Dari perspektif psikologi modern, pengulangan doa semacam ini dapat dianggap sebagai teknik mindfulness berbasis agama. Penelitian menunjukkan bahwa meditasi verbal yang menekankan pengakuan kesalahan dan permohonan maaf dapat menurunkan kadar kortisol, hormon stres, serta meningkatkan aktivitas area otak yang berhubungan dengan regulasi emosi. Oleh karena itu, manfaatnya tidak hanya bersifat spiritual, melainkan juga memiliki dukungan ilmiah.

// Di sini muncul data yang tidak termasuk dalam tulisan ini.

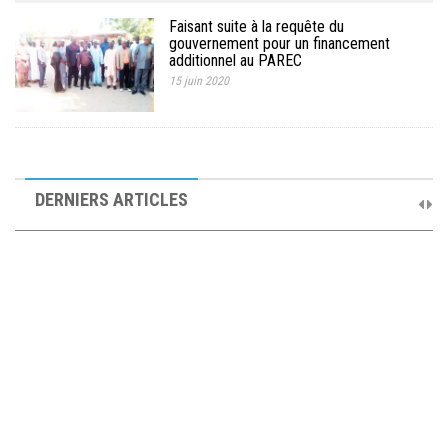
Faisant suite à la requête du
gouvernement pour un financement
additionnel au PAREC
15 juin 2020
10ème Session Ordinaire et 9ème Session Extraordinaire du
Comité de Pilotage du PAREC
DERNIERS ARTICLES
19 septembre 2025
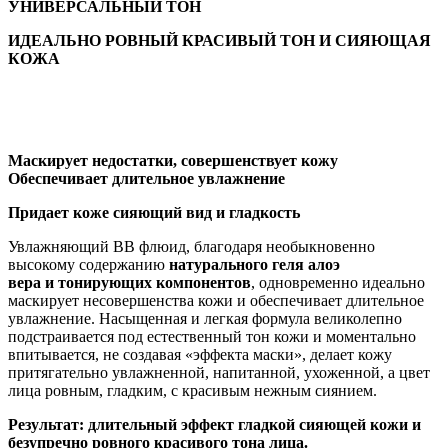
УНИВЕРСАЛЬНЫЙ ТОН
ИДЕАЛЬНО РОВНЫЙ КРАСИВЫЙ ТОН И СИЯЮЩАЯ
КОЖА
Маскирует недостатки, совершенствует кожу
Обеспечивает длительное увлажнение
Придает коже сияющий вид и гладкость
Увлажняющий ВВ флюид, благодаря необыкновенно
высокому содержанию
натурального геля алоэ
вера
и
тонирующих компонентов
, одновременно идеально
маскирует несовершенства кожи и обеспечивает длительное
увлажнение. Насыщенная и легкая формула великолепно
подстраивается под естественный тон кожи и моментально
впитывается, не создавая «эффекта маски», делает кожу
притягательно увлажненной, напитанной, ухоженной, а цвет
лица ровным, гладким, с красивым нежным сиянием.
Результат: длительный эффект гладкой
сияющей кожи и
безупречно ровного красивого тона лица.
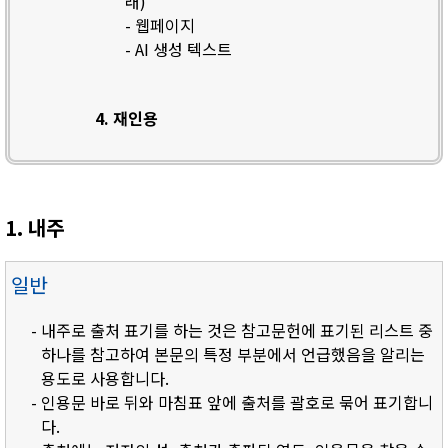
래)
- 웹페이지
- AI 생성 텍스트
4. 재인용
1. 내주
일반
- 내주로 출처 표기를 하는 것은 참고문헌에 표기된 리스트 중
하나를 참고하여 본문의 특정 부분에서 언급했음을 알리는
용도로 사용합니다.
- 인용문 바로 뒤와 마침표 앞에 출처를 괄호로 묶어 표기합니
다.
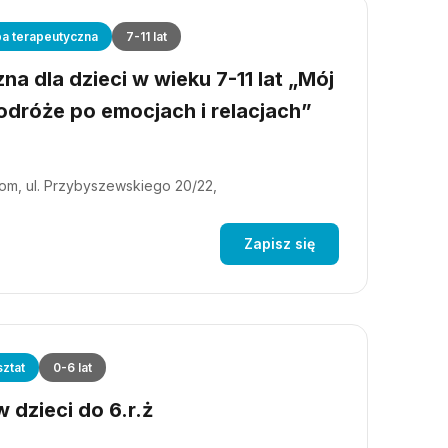
a terapeutyczna
7-11 lat
a dla dzieci w wieku 7-11 lat „Mój
dróże po emocjach i relacjach”
m, ul. Przybyszewskiego 20/22,
Zapisz się
ztat
0-6 lat
 dzieci do 6.r.ż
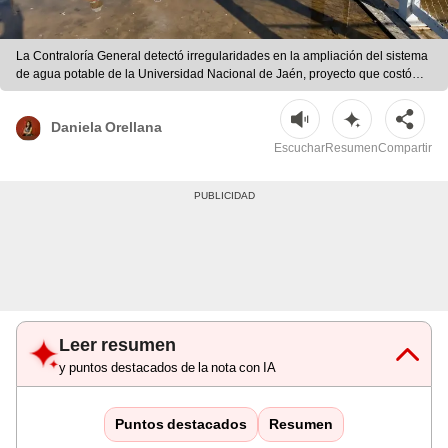
La Contraloría General detectó irregularidades en la ampliación del sistema
de agua potable de la Universidad Nacional de Jaén, proyecto que costó
S/17,2 millones. | Contraloría
Daniela Orellana
Escuchar
Resumen
Compartir
Leer resumen
y puntos destacados de la nota con IA
Puntos destacados
Resumen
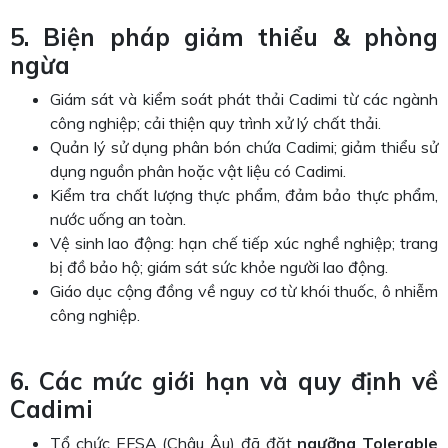
5. Biện pháp giảm thiểu & phòng
ngừa
Giám sát và kiểm soát phát thải Cadimi từ các ngành
công nghiệp; cải thiện quy trình xử lý chất thải.
Quản lý sử dụng phân bón chứa Cadimi; giảm thiểu sử
dụng nguồn phân hoặc vật liệu có Cadimi.
Kiểm tra chất lượng thực phẩm, đảm bảo thực phẩm,
nước uống an toàn.
Vệ sinh lao động: hạn chế tiếp xúc nghề nghiệp; trang
bị đồ bảo hộ; giám sát sức khỏe người lao động.
Giáo dục cộng đồng về nguy cơ từ khói thuốc, ô nhiễm
công nghiệp.
6. Các mức giới hạn và quy định về
Cadimi
Tổ chức EFSA (Châu Âu) đã đặt
ngưỡng Tolerable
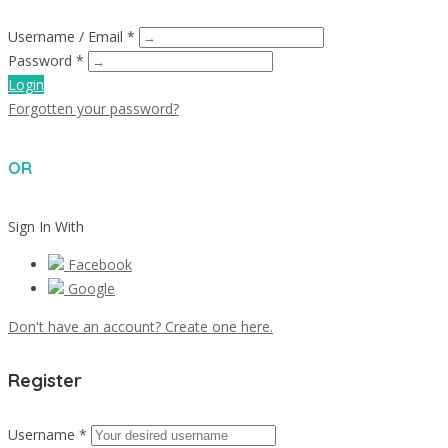
Username / Email *
Password *
Login
Forgotten your password?
OR
Sign In With
Facebook
Google
Don't have an account? Create one here.
Register
Username *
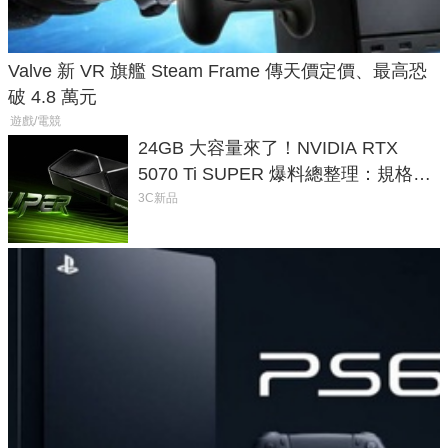
Valve 新 VR 旗艦 Steam Frame 傳天價定價、最高恐
破 4.8 萬元
遊戲/電競
24GB 大容量來了！NVIDIA RTX
5070 Ti SUPER 爆料總整理：規格、
功耗、上市時間
3C新品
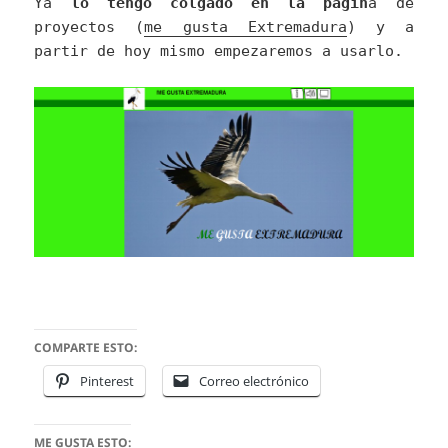
Ya
lo tengo colgado en la págin
a de
proyectos (
me gusta Extremadura
) y a
partir de hoy mismo empezaremos a usarlo.
COMPARTE ESTO:
Pinterest
Correo electrónico
ME GUSTA ESTO:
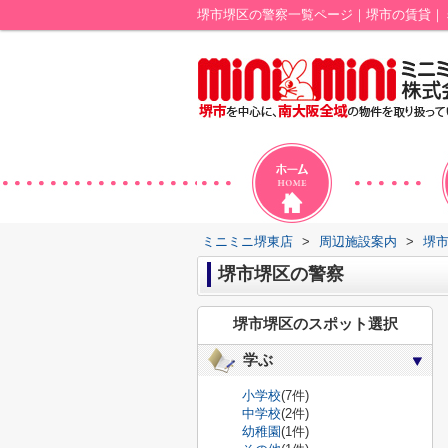
堺市堺区の警察一覧ページ｜堺市の賃貸｜
ミニミニ堺東店
>
周辺施設案内
>
堺
堺市堺区の警察
堺市堺区のスポット選択
学ぶ
小学校
(7件)
中学校
(2件)
幼稚園
(1件)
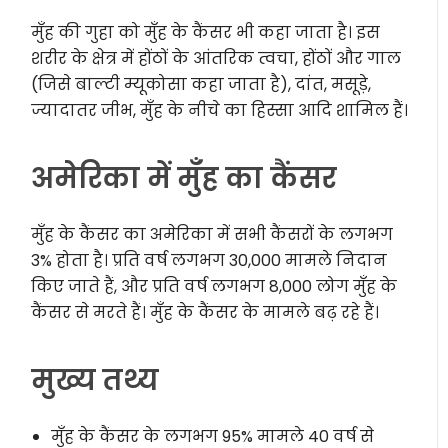
मुँह की गुहा को मुँह के कैंसर भी कहा जाता है। इस
शरीर के क्षेत्र में होंठों के आंतरिक त्वचा, होंठों और गाल
(जिसे बाल्टी म्यूकोसा कहा जाता है), दांत, मसूड़े,
ज्यादातर जीभ, मुँह के नीचे का हिस्सा आदि शामिल हैं।
अमेरिका में मुँह का कैंसर
मुँह के कैंसर का अमेरिका में सभी कैंसरों के लगभग
3% होता है। प्रति वर्ष लगभग 30,000 मामले निदान
किए जाते हैं, और प्रति वर्ष लगभग 8,000 लोग मुँह के
कैंसर से मरते हैं। मुँह के कैंसर के मामले बढ़ रहे हैं।
मुख्य तथ्य
मुँह के कैंसर के लगभग 95% मामले 40 वर्ष से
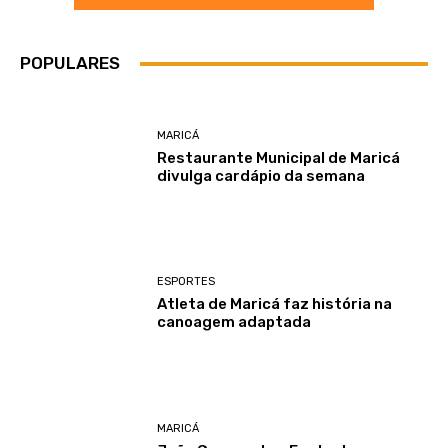
POPULARES
MARICÁ
Restaurante Municipal de Maricá
divulga cardápio da semana
ESPORTES
Atleta de Maricá faz história na
canoagem adaptada
MARICÁ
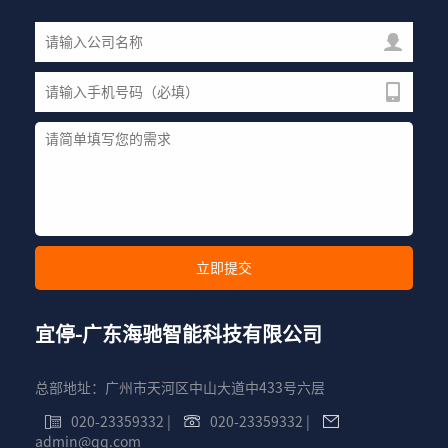
宜停-广东海驰智能科技有限公司
总部地址：广州市天河区中山大道中433号六层
020-23359332
|
020-23359332
|
admin@qq.com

Bagi mereka yang ingin mengintegrasikan doa ini ke dalam rutinitas harian, ada beberapa langkah praktis yang dapat diikuti. Pertama, sisihkan waktu khusus, misalnya setelah shalat wajib atau sebelum tidur. Kedua, bacalah dengan penuh perasaan, bukan sekadar mengucapkan rangkaian kata. Ketiga, renungkan arti setiap frasa, khususnya pengakuan “kuntu minadzolimin” sebagai panggilan untuk memperbaiki perilaku. Keempat, catat perubahan yang dirasakan selama beberapa minggu untuk memantau dampak positifnya.
Kesimpulannya, “la ilaha illa anta subhanaka inni kuntu minadzolimin” bukan hanya doa singkat yang diucapkan dalam kondisi kritis, melainkan sebuah formula spiritual yang menggabungkan tauhid, pujian, dan taubat. Dengan memahami makna terdalamnya serta mempraktikkan secara konsisten, seorang Muslim dapat memperoleh ketenangan hati, peningkatan kualitas moral, dan bahkan manfaat kesehatan mental yang terbukti secara ilmiah. Doa ini tetap relevan sebagai pedoman bagi generasi modern dalam menghadapi tantangan dunia yang semakin kompleks.